On Jan. 25, less than 10 days after 18 Quinnipiac students returned from a trip to Egypt for their QU 301 class, the country erupted into mass protest during what some organizers called “The Day of Anger.”
The demonstrations, which coincided with Egypt’s National Police Day, were focused on perceived injustices committed by President Hosni Mubarak’s regime.
Professor Janet Bahgat, who taught the class, said, “I think this is a response to the outrageous prices, unemployment, and this regime that just seems to be out of touch.”
Bahgat has been shuttling back and forth between Egypt and the United States for 30 years, since she was hired to teach American culture and English language at the American University in Cairo.
While she insisted that she is politically neutral, she said she believed that Mubarak’s days as president are numbered.
“[The protesters] want a clean regime, they don’t want any traces of that old way of looking at things,” she said.
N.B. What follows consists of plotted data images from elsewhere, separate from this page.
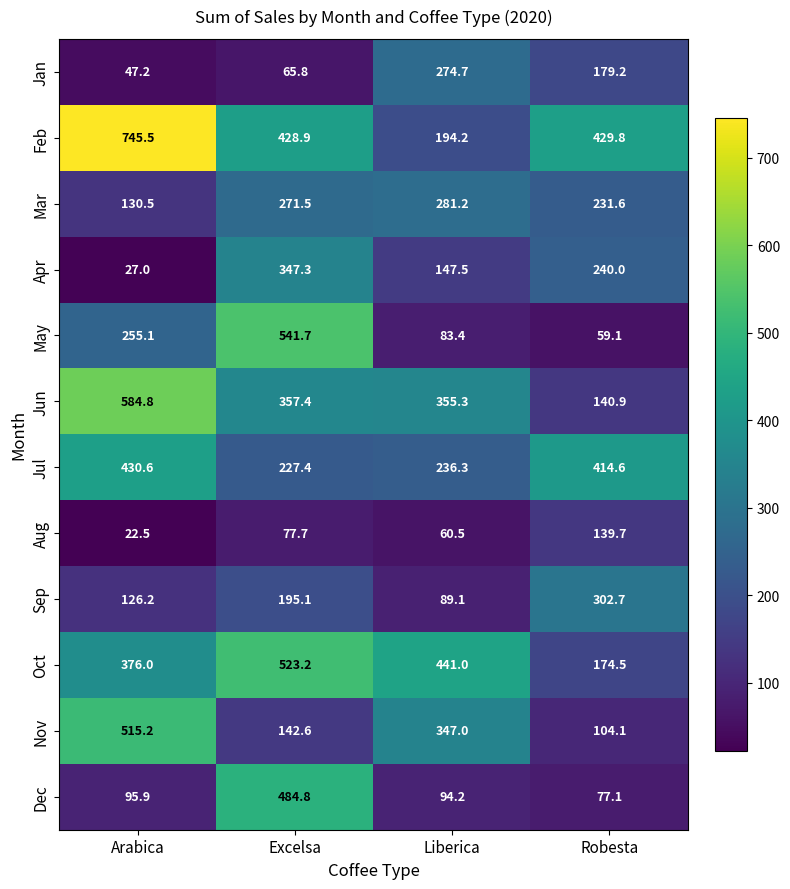

What is the difference between the second highest and second lowest values in the Mar series?

39.9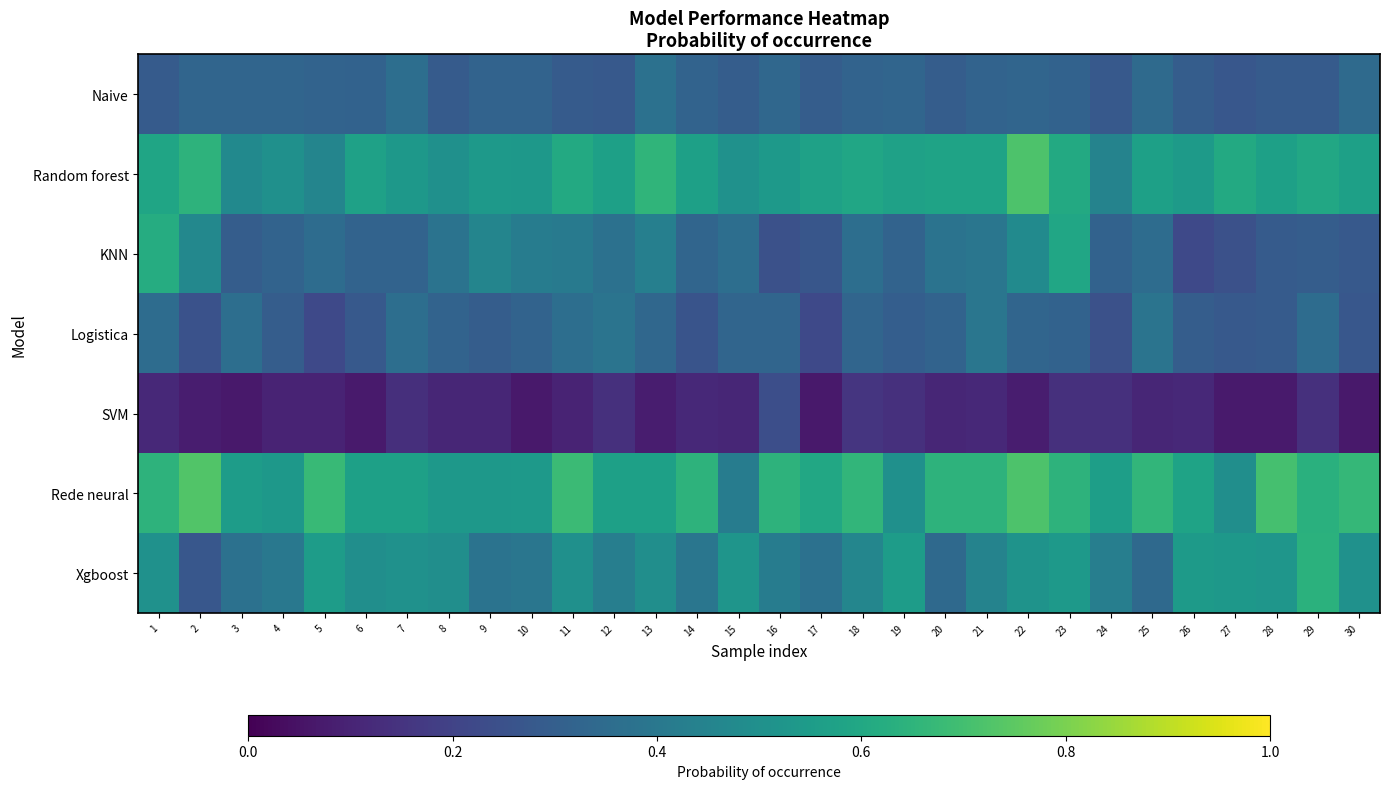

Reading left to right, extract all data points from this chart.

Naive: 1=0.3	2=0.3	3=0.3	4=0.3	5=0.3	6=0.3	7=0.4	8=0.3	9=0.3	10=0.3	11=0.3	12=0.3	13=0.4	14=0.3	15=0.3	16=0.3	17=0.3	18=0.3	19=0.3	20=0.3	21=0.3	22=0.3	23=0.3	24=0.3	25=0.3	26=0.3	27=0.3	28=0.3	29=0.3	30=0.3
Random forest: 1=0.6	2=0.6	3=0.5	4=0.5	5=0.5	6=0.6	7=0.5	8=0.5	9=0.5	10=0.5	11=0.6	12=0.6	13=0.7	14=0.6	15=0.5	16=0.5	17=0.6	18=0.6	19=0.6	20=0.6	21=0.6	22=0.7	23=0.6	24=0.4	25=0.6	26=0.5	27=0.6	28=0.6	29=0.6	30=0.6
KNN: 1=0.6	2=0.5	3=0.3	4=0.3	5=0.4	6=0.3	7=0.3	8=0.4	9=0.5	10=0.4	11=0.4	12=0.4	13=0.4	14=0.3	15=0.4	16=0.2	17=0.3	18=0.4	19=0.3	20=0.4	21=0.4	22=0.5	23=0.6	24=0.3	25=0.4	26=0.2	27=0.2	28=0.3	29=0.3	30=0.3
Logistica: 1=0.4	2=0.3	3=0.4	4=0.3	5=0.2	6=0.3	7=0.4	8=0.3	9=0.3	10=0.3	11=0.4	12=0.4	13=0.3	14=0.3	15=0.3	16=0.3	17=0.2	18=0.3	19=0.3	20=0.3	21=0.4	22=0.3	23=0.3	24=0.2	25=0.4	26=0.3	27=0.3	28=0.3	29=0.4	30=0.3
SVM: 1=0.1	2=0.1	3=0.1	4=0.1	5=0.1	6=0.1	7=0.1	8=0.1	9=0.1	10=0.1	11=0.1	12=0.1	13=0.1	14=0.1	15=0.1	16=0.2	17=0.1	18=0.2	19=0.1	20=0.1	21=0.1	22=0.1	23=0.1	24=0.1	25=0.1	26=0.1	27=0.1	28=0.1	29=0.1	30=0.1
Rede neural: 1=0.6	2=0.7	3=0.6	4=0.5	5=0.7	6=0.6	7=0.6	8=0.5	9=0.5	10=0.5	11=0.7	12=0.6	13=0.6	14=0.6	15=0.4	16=0.6	17=0.6	18=0.7	19=0.5	20=0.6	21=0.6	22=0.7	23=0.6	24=0.6	25=0.7	26=0.6	27=0.5	28=0.7	29=0.6	30=0.7
Xgboost: 1=0.5	2=0.3	3=0.4	4=0.4	5=0.6	6=0.5	7=0.5	8=0.5	9=0.4	10=0.4	11=0.5	12=0.4	13=0.5	14=0.4	15=0.5	16=0.4	17=0.4	18=0.5	19=0.6	20=0.3	21=0.4	22=0.5	23=0.5	24=0.4	25=0.3	26=0.5	27=0.5	28=0.5	29=0.6	30=0.5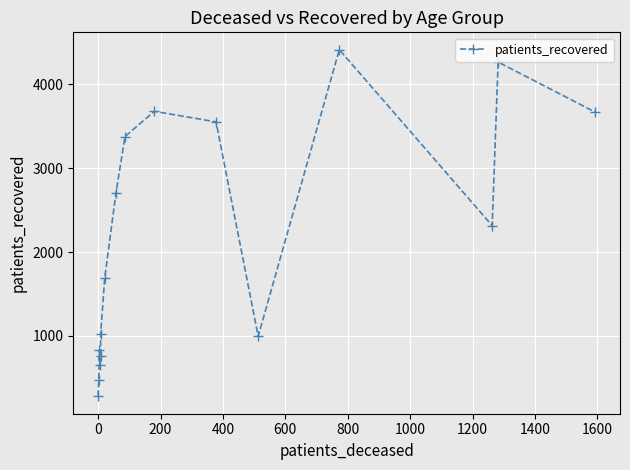

True or false: there are more than 1 points higher than both neighbors.

True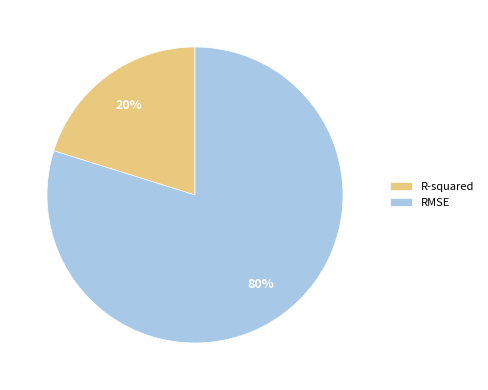

Which slice is the largest?

RMSE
There were many factors that contributed to the widespread outburst against Mubarak, including a stagnant economy and a lack of political freedoms. He has served as president since assuming power after Anwar El-Sadat’s assassination in 1981.
“Emergency Law” has been in effect in Egypt since 1967, except for an 18-month break which ended when Sadat was murdered. Emergency Law entails more power for the police, the legalization of censorship, and reduced openness of the political process. While there are still elections, opposition groups have been crippled to the point that they stand little chance.
Demonstrators have clashed with the police every day since Jan. 25, with roughly 300 deaths so far, according to the United Nations. The opposition to Mubarak has come from diverse groups, from the Muslim Brotherhood to the April 6 Youth Movement, made up mostly of students who organize using tools like Facebook.
The leader of the opposition at this point seems to be Mohamed ElBaradei, a Nobel prize winner and the former Director General of the International Atomic Energy Agency.
David Ives, executive director of the Albert Schweitzer Institute, briefly spoke with ElBaradei at the World Summit of Nobel Peace Laureates in Japan this past November.
“I asked him whether or not he would be willing to be president,” Ives said. “He said that he’d be willing to do anything he could to promote democracy in Egypt.”
One of the reasons that the death toll has been relatively low thus far is that the military has been very reluctant to commit violence against Egyptian citizens. The police have not shown that that same reluctance, however. After the Associated Press posted a video that showed a protester being shot dead by a police sniper, the Egyptian government cut off essentially all Internet and mobile communication across the country. It has since returned, but there have been sporadic shutdowns.
Bahgat said it is no surprise that the military seem to be siding with the people, while the police side with the regime.
Egypt has a conscription-based military, which results in it being very representative of the people, Bahgat said, going as far as to call them “the voice of the people.”
The police, on the other hand, swear allegiance to Mubarak and the government. “They’re there to be his guys,” Bahgat said.
Junior Andrew McDermott, a member of the class that traveled to Egypt, said that while he was not surprised that the people were protesting, he was surprised by the massive scale of the protests. He said that in his experience, the police weren’t bad people.
“The citizens are upset against the government, and the police are just following orders,” he said.
Baghat said that she thought that there was little risk of extremists filling the power vacuum in Egypt after Mubarak is gone.
“Their women are very educated,” she said. “Their women are university educated as well. There is no way that they are going to become an Islamic state, from what I understand.”
She was very hopeful that the violence in Egypt would end soon.
“They just want to get back to work and get things rolling,” she said. “People are beautiful wherever you go, it’s the governments that make a mess of things.”